If you're one of those disgusting Josie Grossies whose thighs rub together when they walk—almost as though human legs were enormous meat-sticks located right next to one another—WEEP NO MORE. Texas is here to help.
A Dallas clinic is offering "thigh gap therapy," in which they blast you in the crotch region with a "cold laser" and your thighs magically move farther apart. I'm sure it works. Like, really really well.
Thrive offers a cold laser therapy called Zerona, which claims to contour the shape of the body, shrinking and flushing away fat cells even in the most inconspicuous of places. It is pain-free and requires no surgery. "When I first came in, they told me to spread'em, and then I was nervous," Tara admitted. "It's a nice alternative. I can't feel a single thing."
"Everybody has one part of your body that it's really hard to get fat off of," added Thrive owner Clint Herzog. "And that's where Zerona comes in. The laser goes in and it basically emulsifies that outside layer of the fat, and allows it to exit out of your lymphatic system."
One client wanted thinner ankles.

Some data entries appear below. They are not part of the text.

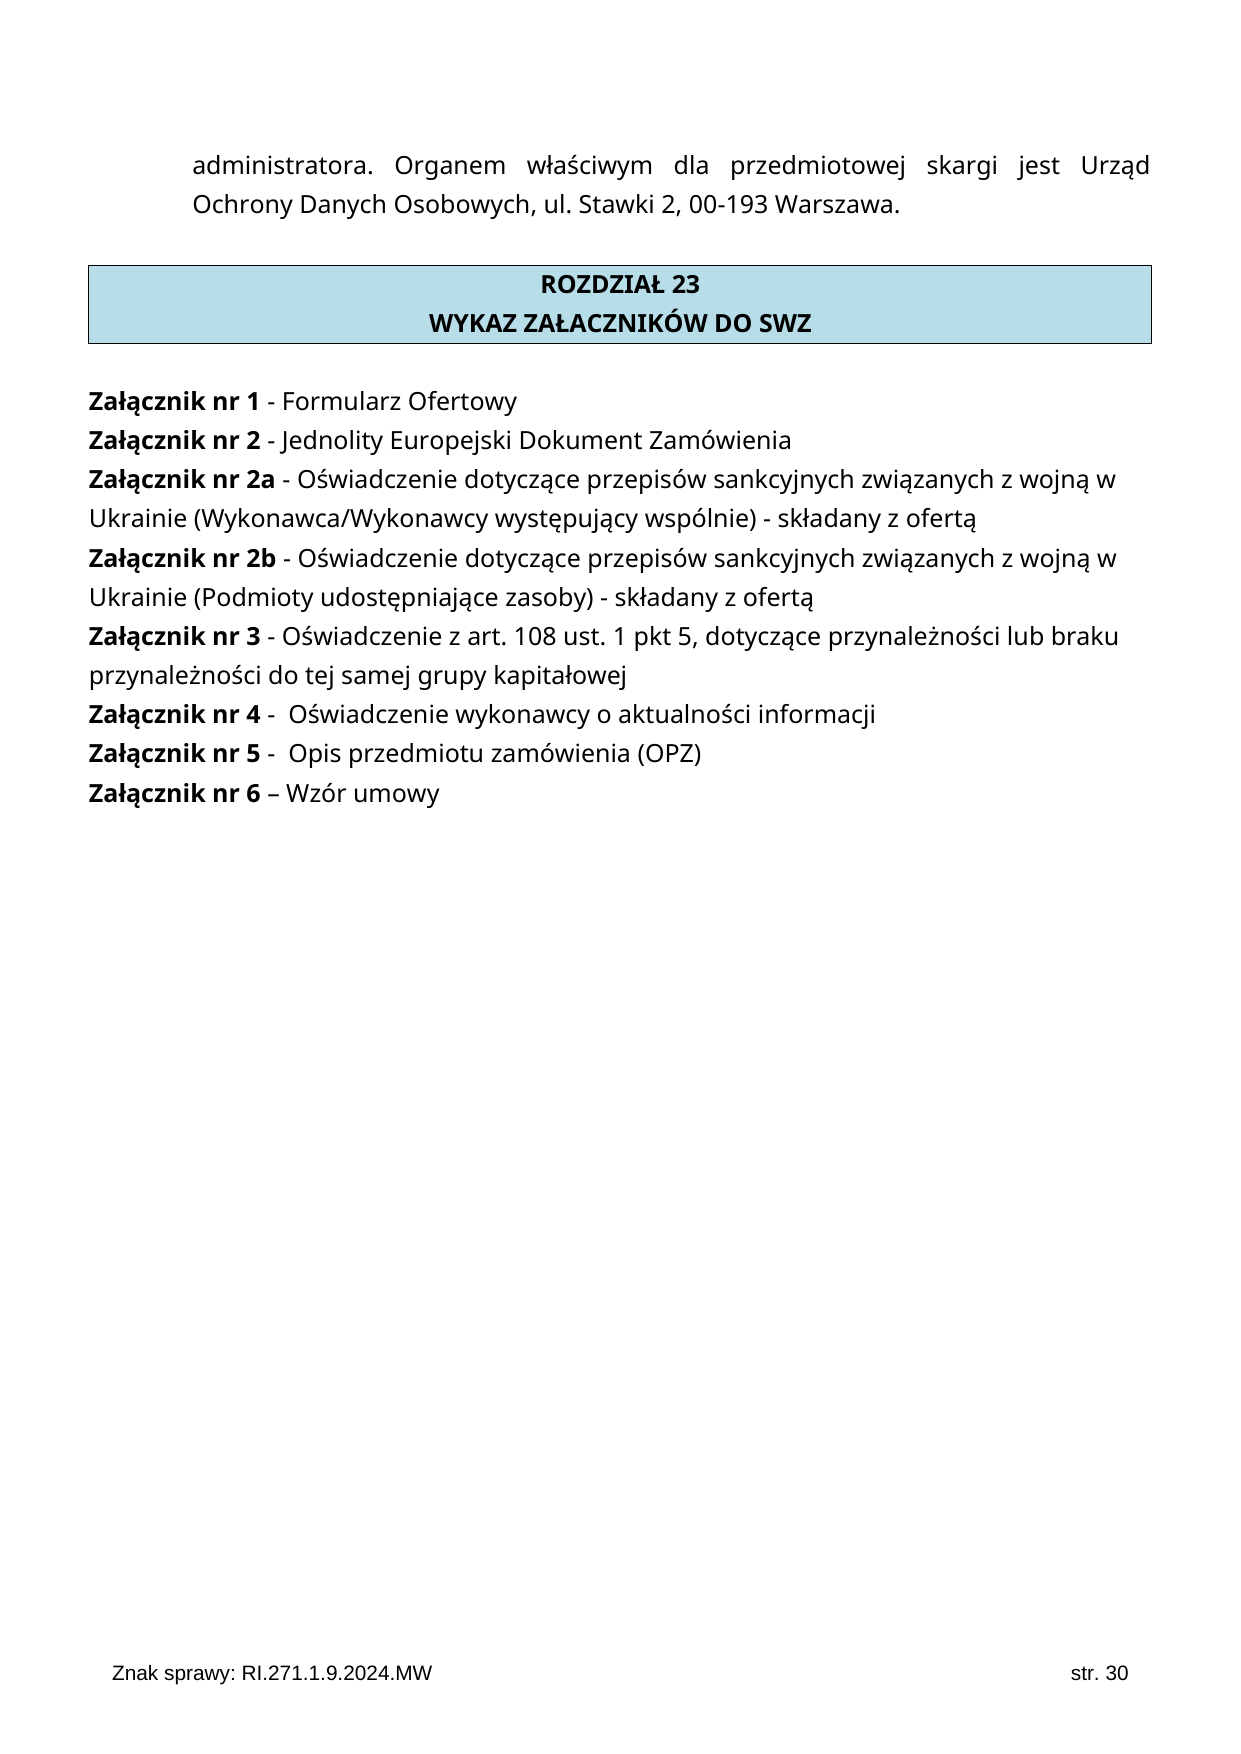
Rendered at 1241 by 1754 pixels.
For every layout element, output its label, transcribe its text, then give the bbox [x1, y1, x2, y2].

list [148, 148, 1152, 221]
text Załącznik nr 2 - Jednolity Europejski Dokument Zamówienia [89, 423, 1152, 457]
text Załącznik nr 4 - Oświadczenie wykonawcy o aktualności informacji [89, 697, 1152, 731]
text Załącznik nr 2a - Oświadczenie dotyczące przepisów sankcyjnych związanych z wojną w Ukrainie (Wykonawca/Wykonawcy występujący wspólnie) - składany z ofertą [89, 462, 1152, 535]
text Załącznik nr 1 - Formularz Ofertowy [89, 383, 1152, 418]
text Załącznik nr 2b - Oświadczenie dotyczące przepisów sankcyjnych związanych z wojną w Ukrainie (Podmioty udostępniające zasoby) - składany z ofertą [89, 540, 1152, 613]
text Załącznik nr 6 – Wzór umowy [89, 775, 1152, 809]
text Załącznik nr 5 - Opis przedmiotu zamówienia (OPZ) [89, 736, 1152, 770]
text Załącznik nr 3 - Oświadczenie z art. 108 ust. 1 pkt 5, dotyczące przynależności lub braku przynależności do tej samej grupy kapitałowej [89, 618, 1152, 692]
table_header ROZDZIAŁ 23 WYKAZ ZAŁACZNIKÓW DO SWZ [89, 266, 1151, 343]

And, after a series of treatments, she lost more than one inch off of each ankle. "People get dramatic results," Herzog said.
Obviously I don't begrudge anyone their physical insecurities (I'm personally convinced that my face is a featureless potato), but I don't know that obsessing about a thigh gap is a productive thing to worry about, or attempting to laser one in is a productive use of American cashmoneybucks.
If you could shoot a fat person with a laser and make them thin, YOU'D KNOW ABOUT IT ALREADY.
It doesn't work, is what I'm saying. Keep your money. Go for a bike ride.